#### Exercise text
That background is important, because it’s key to what will ultimately become of the property. It was with certain conditions that National’s owner, the group now known as United Methodist Women, transferred control of the campus to St. Paul School of Theology.

Exact details of that agreement have not been disclosed by either United Methodist Women or St. Paul officials. But suffice to say, not just anyone will be allowed to occupy the property.

“We’re still trying to ferret that out,” McCoy says. “Certainly our goal primarily is something that will hopefully have some focus in bringing healing and wholeness to the community.”

Several groups have expressed interest in the property, though he declined to name them. He’ll have more to announce, he says, after a request for proposals is sent out.

The upshot: The campus could be split among several religious organizations or maybe a community college branch.

“There’s something in the works,” school spokeswoman Heather Chamberlin says.

Surprise to some

The decision to move wasn’t easy, school officials say. Serious discussions began last spring, though the move came as a surprise when it was announced in October. Perhaps because news releases leading up to it spoke of an upcoming “partnership” with Church of the Resurrection without explicitly saying the Truman Road campus might shut down.

“Mama didn’t call and tell me that we were moving,” one St. Paul alum said at the “family meeting” where Biersmith lost it, according to the United Methodist Reporter website.
########
#### Supplied material
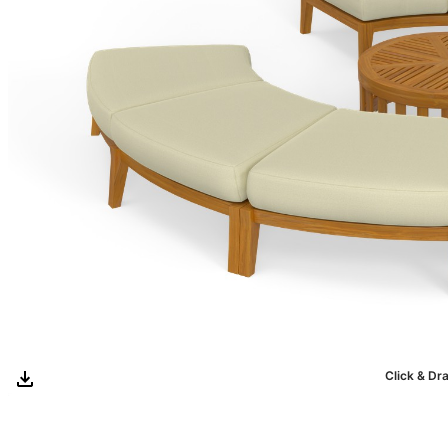
Click & Dr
########
• _Problem statement_:
In the article about the St. Paul School of Theology campus, copy out the passage starting at "That background is" and ending at "School of Theology.".

• _Written solution_:
That background is important, because it’s key to what will ultimately become of the property. It was with certain conditions that National’s owner, the group now known as United Methodist Women, transferred control of the campus to St. Paul School of Theology.